Herrington has moved to confirm the award and Waterstone has subsequently moved to vacate the award in court.  If the award is confirmed, Waterstone retains its appellate rights to challenge the award before the Seventh Circuit. Waterstone believes that it has meaningful avenues to vacate the award.  However, given the details of these recent developments, Waterstone does believe that it has met the criteria with respect to recognizing a loss contingency under relevant accounting principles. As such, the Company recorded a loss reserve with respect to this matter for approximately $1.1 million during the three months ended March 31, 2020.

Waterstone is actively pursuing claims against its former attorneys related to their prior representation of Waterstone in the Herrington v. Waterstone arbitration and related matters.

Various Claimants v.

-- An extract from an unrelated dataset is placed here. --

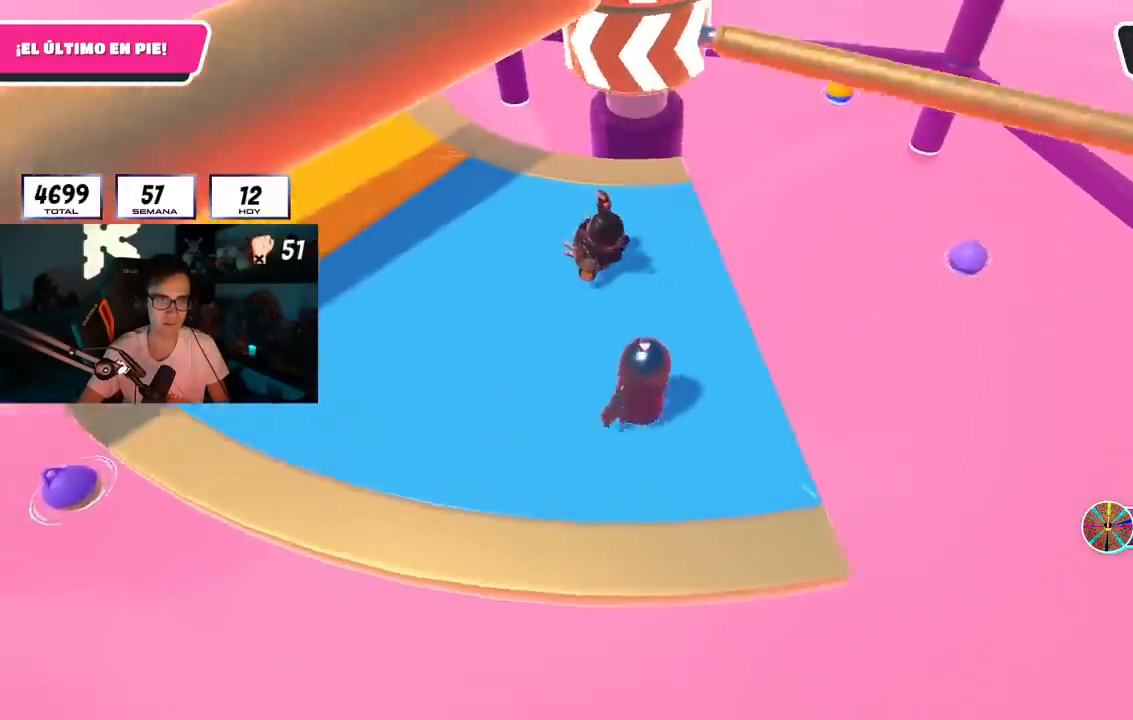
{"buttons": [], "left_stick": "left", "right_stick": "center", "events": [[17, "CROSS", "down"], [117, "left_stick", "right"], [167, "CROSS", "up"], [350, "left_stick", "down"], [350, "right_stick", "up-right"], [450, "left_stick", "left"], [500, "right_stick", "center"]]}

Waterstone Mortgage Corporation

Subsequent to the aforementioned decision by the United States District Court for the Western District of Wisconsin, which ruled that claims brought forth under the Herrington class action lawsuit must be resolved through single-plaintiff arbitration, in May 2019, approximately 89 of the prior claimants in the aforementioned class action lawsuit filed new demands in arbitration asserting similar claims (“the Arbitrations”). Currently, the total amount of arbitrations is approximately 100, as some other individuals who filed in court have been compelled to arbitration. Waterstone has answered the arbitration demands and denies the allegations, and Waterstone will continue to vigorously defend its interests in these matters. The first hearings are scheduled for the latter half of 2020.  Waterstone does not believe a loss is probable at this time, as that term is used in assessing loss contingencies. Accordingly, in accordance with the authoritative guidance in the evaluation of contingencies, the Company has not recorded an accrual related to these matters. However, an unfavorable outcome is reasonably possible with respect to these individual matters and Waterstone would not characterize the chance of any loss as “remote.” Given the early stage of the individual proceedings, Waterstone cannot yet offer an opinion on the estimated range of any possible loss, in the event of an unfavorable opinion in any of the proceedings.